The use of multiple data files for the analysis of a large set of LC-MS technical replcates in differential proteomics experiments creates constraints where not all data files can be held in memory. A binary file format was chosen to store binned LC-MS data for CRAWDAD to facilitate quick extraction of extracted ion chromatograms for statistical analysis. Existing file formats such as mzXML are based on storing scans - hence the development of a file format which stores data as extractetd ion chromtograms (XIC) in a binary format to afford rapid access. This had been designed for data which is binned in the m/z dimension -- hence, data is stored as a binary matrix. It can be stored in XIC row-order (default), or scan row-order, depending on what type of extraction needs to be done quickly.

Organization

MSMAT files consist of an identifying plaintext line, followed by a header which encodes information about binned m/z, retention time values, and other metadat about the LC-MS run.

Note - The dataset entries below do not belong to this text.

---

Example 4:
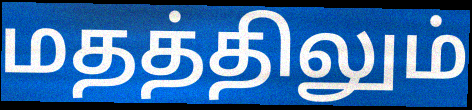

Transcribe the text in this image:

மதத்திலும்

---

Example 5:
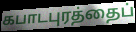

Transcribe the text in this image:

கபாடபுரத்தைப்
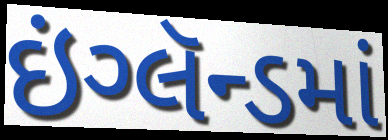
ઇંગ્લૅન્ડમાં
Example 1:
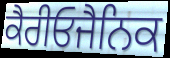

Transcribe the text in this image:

ਕੈਰੀਓਜੈਨਿਕ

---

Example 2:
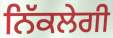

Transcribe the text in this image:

ਨਿੱਕਲੇਗੀ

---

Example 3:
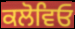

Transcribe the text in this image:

ਕਲੋਵਿਓ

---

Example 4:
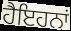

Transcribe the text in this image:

ਹੈਇਹਨਾਂ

Scans or XICs follow -- as data is stored as an equal number of m/z bins, or retention times, the basic unit of data is the same length, removing the need for an index -- the offset of any scan or XIC can be quickly calculated.

Byte Encoding

Binary values are currently encoded in little-endian format. Future support will work for big-endian or network- byte orders.

Header

MSMAT files begin with a plaintext line of '_MSMAT_V#_' where # is a version number. Lines in the header are terminated with the '\n' character (UNIX newline). A series of header fields follows, stored as:

FIELD_NAME:BYTE_LEN,BINARY_DATA\n

Where FIELD_NAME is a plaintext label for a field (fields defined below), BINARY_DATA is binary data, and BYTE_LEN the length of the binary data. The field is terminated with a newline character.

The header is terminated with a '_END_MSMAT_HEADER_' terminated with a newline character. Binary data encoding scans or XICs follows until the end of the file.

Comments

While the MSMAT header format does not have the ease of use or full self-documenting nature of XML, it still retains extensibility. Also, a field could be stored as XML itself -- an example application would be for an audit trail on actions perfomed on the file.

Data on the speedup of storing data as XICs rather than scans shall be presented.

Example Code

Forthcoming

Older Formats

Previous format stored the header data in YAML, with some data fields stored using Python cPickle string outputs. YAML was flexible, but slow, and the transition to C++ made supporting Python cPickle objects problematic.